A paper by Dér et al. [J. Phys. Chem. B, doi:10.1021/jp066206p] makes the bold claim of providing a general microscopic interpretation of Hofmeister effects – the ion-specific salting-in or salting-out of proteins. I’m not sure that it succeeds. The basic idea is that the ions induce changes to the protein-water interfacial tension: so-called kosmotropes make the interface more hydrophobic, and chaotropes make it more hydrophilic. I can’t help feeling that the paper is hampered from the outset by an insistence on retaining the chaotrope/kosmotrope terminology, which was coined to suggest that the respective ions ‘break’ or ‘make’ ‘water structure’. There’s no evidence that ions do either, at least in terms of exerting any global influence on the hydrogen-bonded network. Indeed, Dér et al. acknowledge that spectroscopic studies [Omta et al., Science 301, 347; 2003] show no change in hydrogen-bonding on addition of ions beyond their first hydration shell. As far as I can make out, they seem to say that preferential segregation of ions at or away from the interface means that localized effects on H-bonding can be specifically felt there. But it’s not clear to me what they are thinking of in alluding to this surface segregation of ions – there’s no reference, for example, to the studies of that (at the air-water interface) by Jungwirth, Saykally and others. Nor do the authors seem to take into account how this picture applies to hydrophobic surfaces (Bruce Berne has studied this, and found ion-specific segregation). In any event, what results seems rather unsatisfactory, since we are then left with the confusing chao/kosmotrope terminology but a hint that in fact all the action is taking place at the interface (which is probably the case) – and an attempt to explain that action in terms of macroscopic interfacial tensions (which are not known anyway for protein-water interfaces). I can’t help thinking that it remains more useful to think more explicitly about how ions might modify the nature of the microscopic protein-water interface, and how this picture changes when two surfaces come together (so that, say, adsorbed ions are excluded).

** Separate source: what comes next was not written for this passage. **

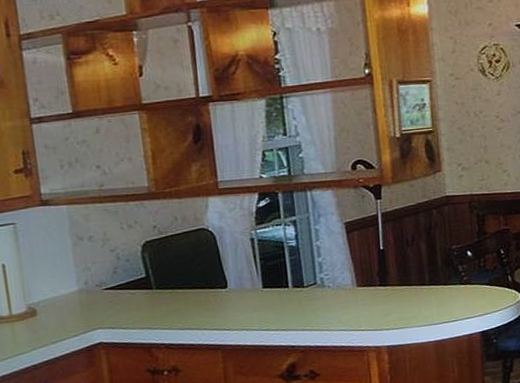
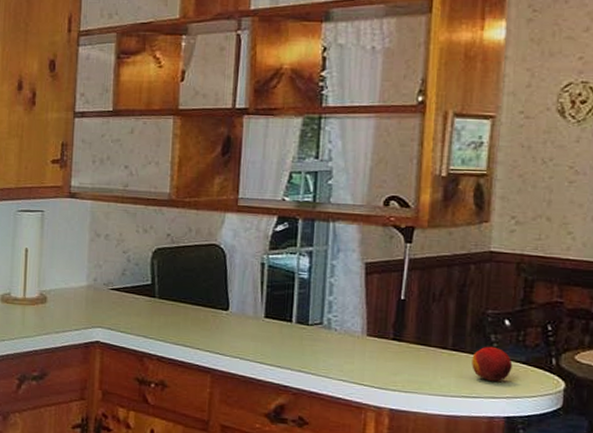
fruit: none [447,275,479,305] -> present [472,346,513,381]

Greg Voth’s group has just published a very nice review on proton transport in aqueous systems, including all the work on ‘water wires’ in aquaporin, M2, cytochromes and other proteins [J. Phys. Chem. B 111, 4300-4314; 2007].

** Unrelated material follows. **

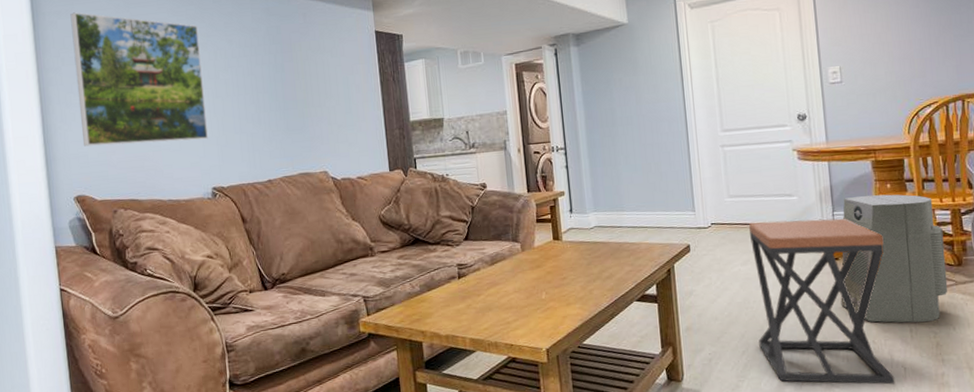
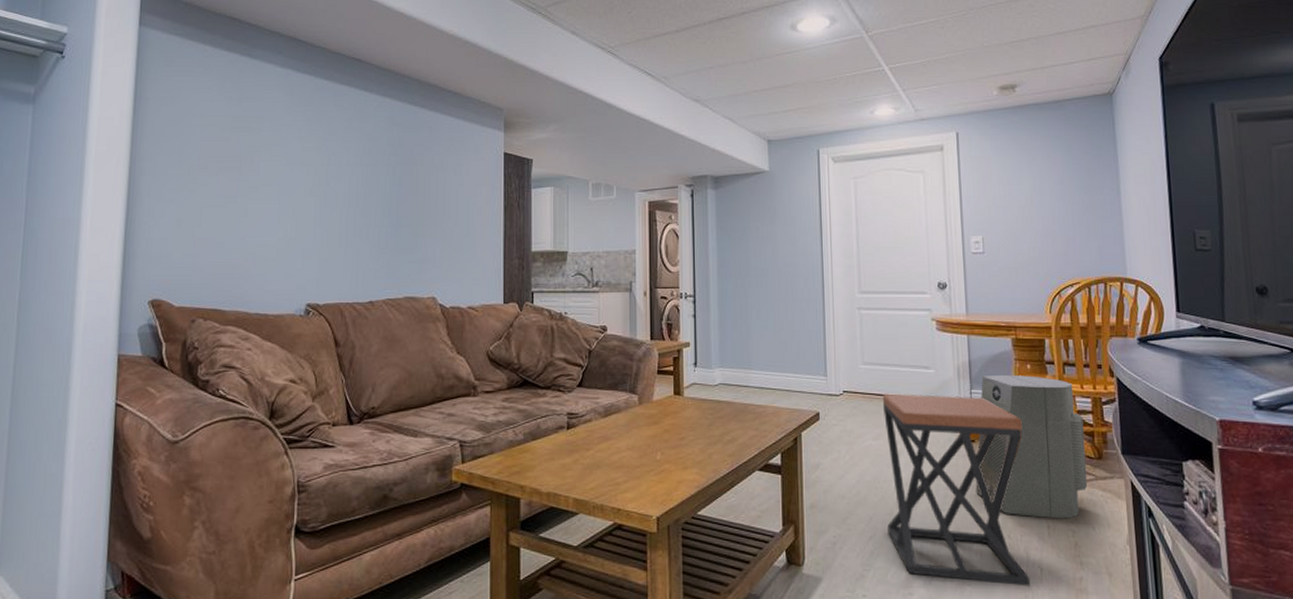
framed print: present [70,12,208,147] -> none [169,100,314,251]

Sylvia McLain and colleagues have conducted an extensive neutron-scattering study of the structure of proline solutions [J. Phys. Chem. B 111, 45568-4580; 2007]. Proline acts as an osmolyte or osmoprotectant, apparently protecting proteins against denaturation under water stress. It has been suggested that this is somehow due to proline clustering in solution, but McLain et al. find no strong evidence of that. Indeed, proline seems barely to perturb water’s hydrogen-bonded network at all, while remaining sufficiently hydrated to attain good solubility. They speculate that, despite the only weak tendency of prolines to cluster, they might form a protective sheath around proteins, chaperoning them to prevent denaturation.
Update: McLain and colleagues have just published a comparison of these experimental results with computer simulations (which show reasonable agreement): J. Phys. Chem. B 111, 8210; 2007.